While sitting in the living room of her Frankfort home, the parishioner of St. Anthony Parish added, “The people that are performing the abortions and building the clinics are truly misguided into thinking they are helping people.”
Mast, who in 1996 served as a consultant to the Pontifical Council for the Family, blamed a lack of understanding and proper education for many misconceptions about God’s plan and love. She said, “The Catholics are going to be the ones who teach the rest of the world about love—if we teach the Catholics well.”
Her mission in chastity awareness began in the mid-1980s while teaching at Bishop McNamara High School in Kankakee. She noticed a need for something that would present God’s love and practical assistance in navigating the path to sexual maturity. In 1985, Mast wrote “Sex Respect,” a sexual education program for teens. The program called upon her educational background—a master’s degree in health education and secondary teaching certificates in theology, health, physical education and science
In 2006, she released her latest book, “Love and Life: A Christian Morality Guide for Teens,” that details how to live and love within the context of the church’s teachings. “The concepts (the teens) are getting from the popular culture are so anti-Catholic that they need to be presented in a beautiful, positive way first. How to see the beauty of sexuality so they can see all this other stuff as a distortion,” said Mast, who assisted in the writing of the United States Conference of Catholic Bishops’ document on human sexuality education.

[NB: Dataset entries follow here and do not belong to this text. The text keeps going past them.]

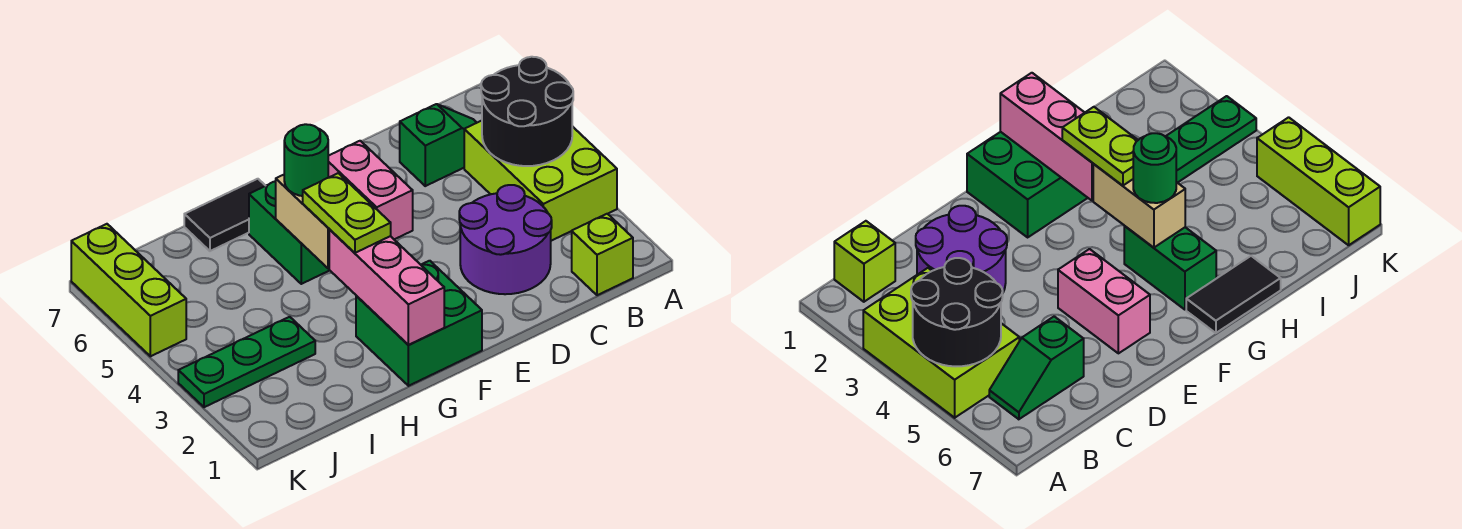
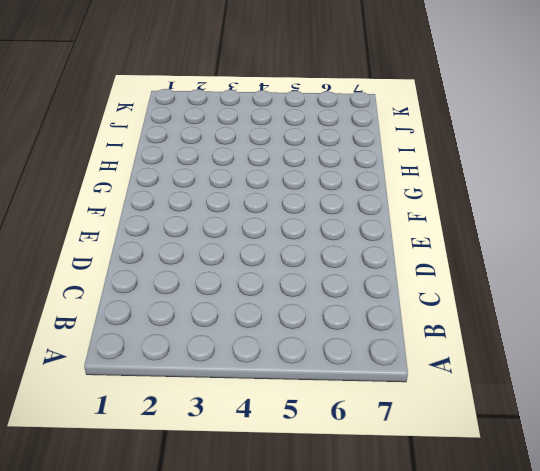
none -> lime 2x3 brick [464,121,617,241]
none -> lime 1x1 brick [572,214,633,295]
none -> green 1x2 slope [400,104,477,186]

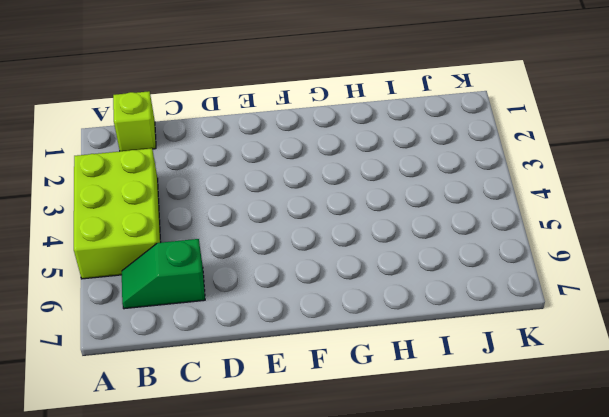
none -> purple 2x2 round brick [459,185,552,294]
none -> pink 1x2 brick [328,141,413,239]
none -> green 2x2 brick [356,261,482,386]

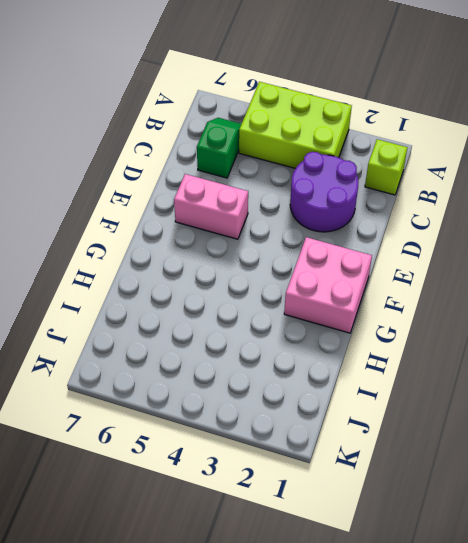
pink 2x2 brick [284,237,372,333] -> green 2x2 brick [356,261,482,386]
none -> green 1x2 brick [249,181,330,284]
none -> black 1x2 tile [184,179,265,251]
none -> green 1x3 plate [178,317,315,407]

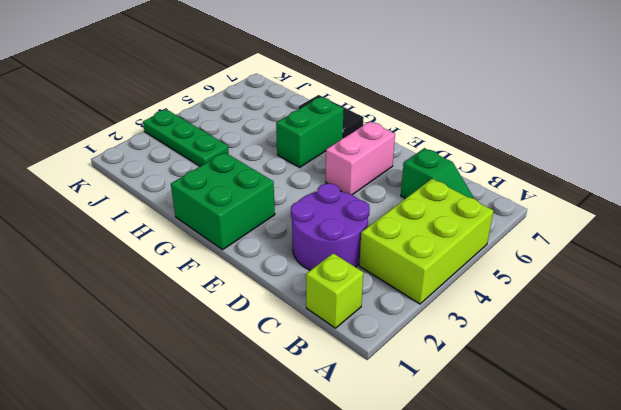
none -> lime 1x3 brick [71,224,186,356]
none -> black 2x2 round brick [481,57,573,166]
none -> pink 1x3 brick [329,230,444,345]

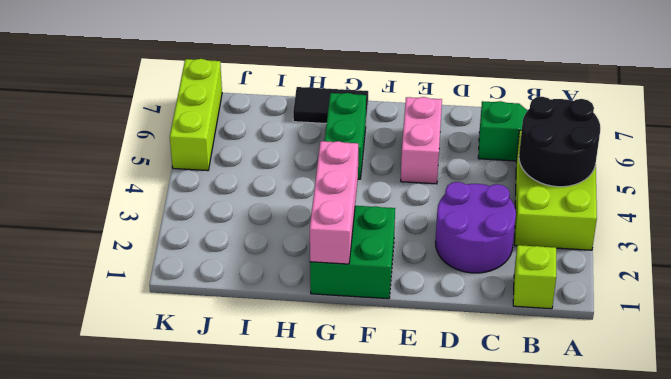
none -> green 1x3 plate [178,317,315,407]
none -> tan 1x2 brick [276,175,330,268]
none -> lime 1x2 plate [303,173,391,253]

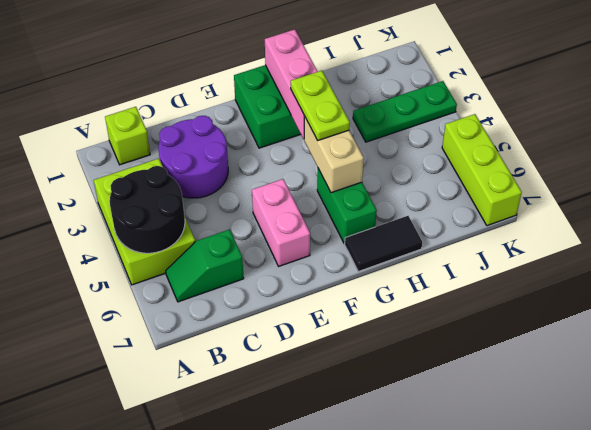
none -> green 1x1 round brick [284,124,328,196]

The book, penned while some of her five children were asking many questions as junior high students, had many updates from her previous curriculum. She said she doubled the parents’ guide to better help the parents by including church teachings and a practical guide. She added an emotional maturity section to the teen guide to address the popular culture’s attitude toward immediate gratification of emotions. She said, “Sometimes you need to embrace the suffering to get the joy later. There’s a crucifixion before the resurrection.”
Mast addresses how to overcome “hurdles of temptation” and how to deal with it when one falters. She said she encouraged readers to participate in the sacrament of reconciliation, a way to forgive and resolve feelings of guilt.
The text also discusses how God’s plan calls adults to serve the church in various ways: religious life, the priesthood and marriage. She hoped her readers “see marriage is not a default state of life but as a calling. Marriage is a vocation; it’s a calling. It’s your path to heaven.”
Before his retirement, Bishop Joseph L. Imesch gave the book an imprimatur—official approval to publish a book which touches on matters of Catholic faith or moral teaching.
The publication is on the list of approved texts the diocesan Religious Education Office maintains in its Family Life Curriculum. The office supports Mast’s book for usage in the eighth through 12th grades at Catholic schools and in religious education programs.
Joyce Donahue, the Joliet Diocesan Religious Education Office catechetical associate for child catechesis and curriculum, commented about the author, “She’s a good and dedicated person. She does great work around the diocese.”
Mast is scheduled to present “Raising Kids with Character: Avoiding the Fear Factor of Parenting” Oct. 18 at St. Anthony Parish in Frankfort.